Également, une nouveauté dans la loi désormais en vigueur réside dans l’exigence qu’à la fin d’une grève ou d’un lock-out, les employés de l’unité de négociation qui ont participé au conflit de travail soient réintégrés de préférence à toute autre personne (et non uniquement de préférence aux travailleurs de remplacement, comme prévu au départ dans le projet de loi).
Finalement, la plupart des dispositions concernant les demandes ou renvois relatifs à une entente sur le maintien des activités demeurent inchangées quant à ce qui avait été annoncé en juin 2024. À titre de rappel, le délai dont dispose le Conseil canadien des relations industrielles pour trancher la demande ou rendre une ordonnance est maintenant réduit, passant de 90 à 82 jours.
À retenir
La loi adoptée se veut ainsi, à plusieurs égards, un élargissement du projet de loi initialement déposé, mais surtout un énorme changement pratique pour les employeurs visés lors de conflits de travail. Le gouvernement fédéral vient donc rejoindre, par la grande porte, le Québec et la Colombie-Britannique comme juridiction prévoyant des dispositions anti-briseurs de grève strictes et élaborées.

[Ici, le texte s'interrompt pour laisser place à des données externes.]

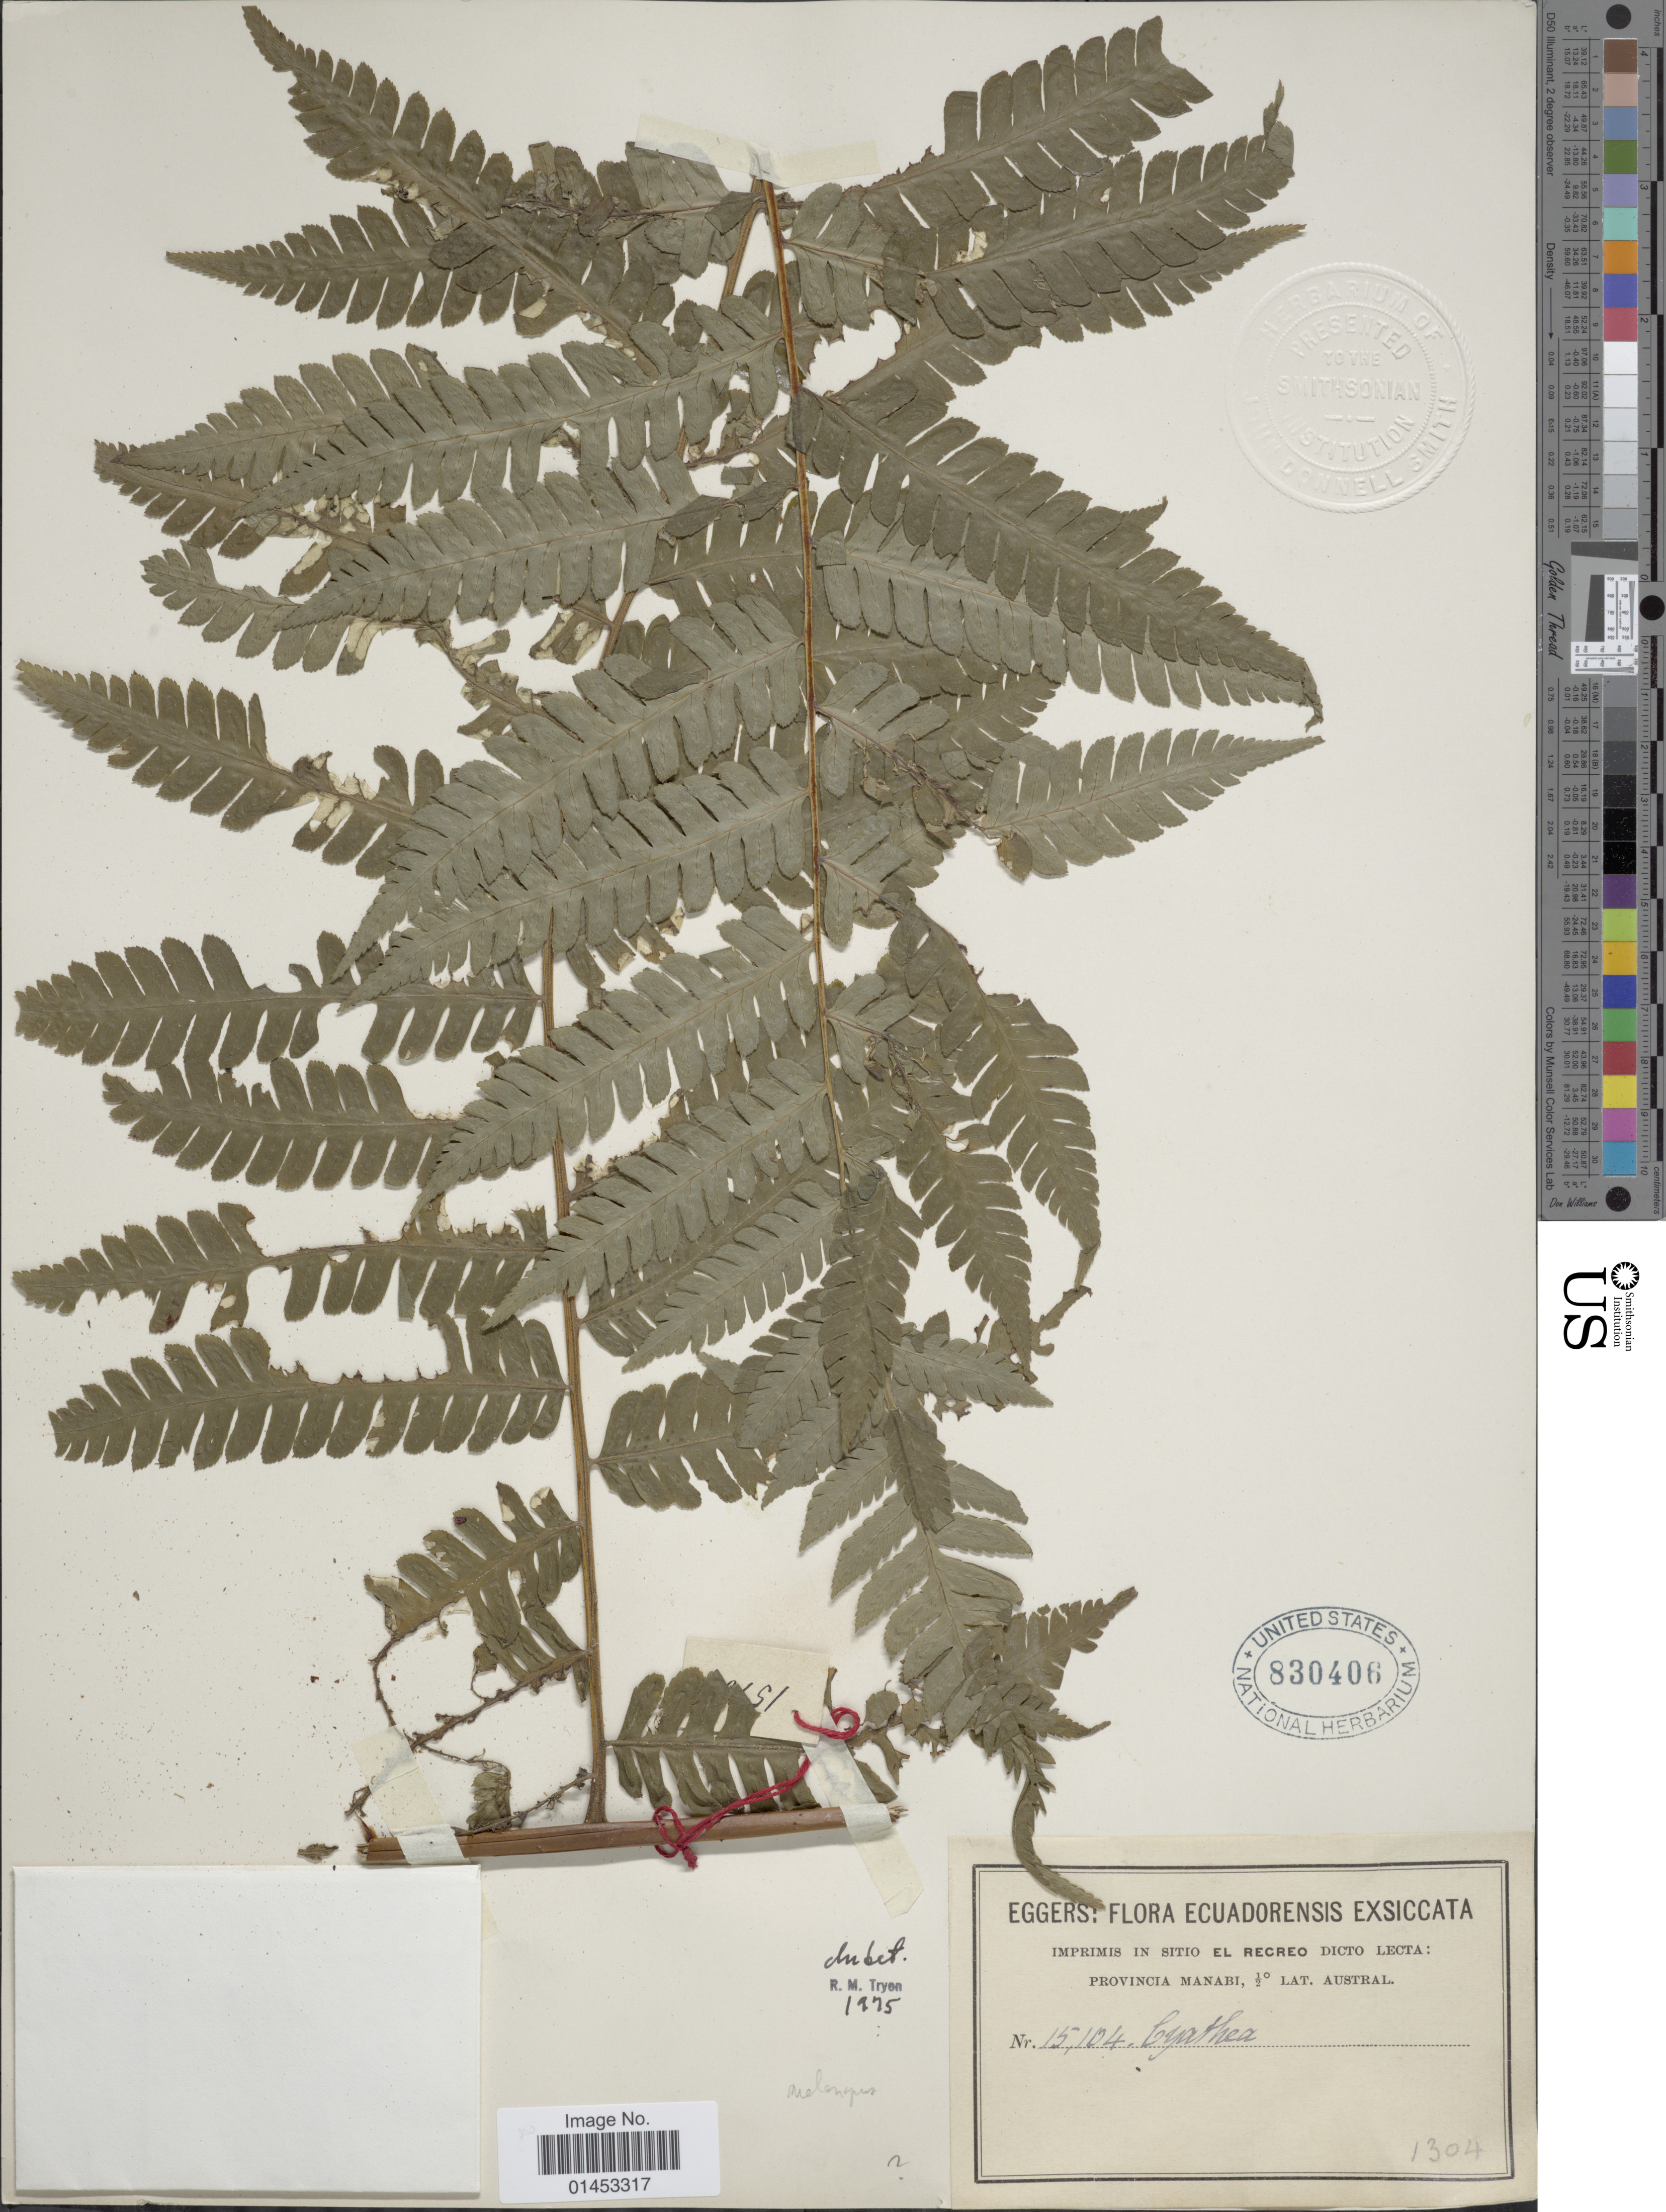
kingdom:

Depuis le 20 juin, un employeur en marge de ces restrictions s’expose à des amendes importantes, s’élevant à un maximum de 100 000 $ « pour chacun des jours au cours desquels se commet ou se poursuit l’infraction ».
Plus encore : les nouvelles restrictions s’appliquent à tout conflit de travail en vigueur au 20 juin 2025, même ceux ayant débuté avant. Certains employeurs pourraient donc devoir cesser d’utiliser les services de travailleurs de remplacement, même en plein cœur d’un conflit de travail.
Nul doute que de telles dispositions demanderont des ajustements, à court comme à plus long terme, dans la gestion des conflits de travail dans le secteur privé fédéral.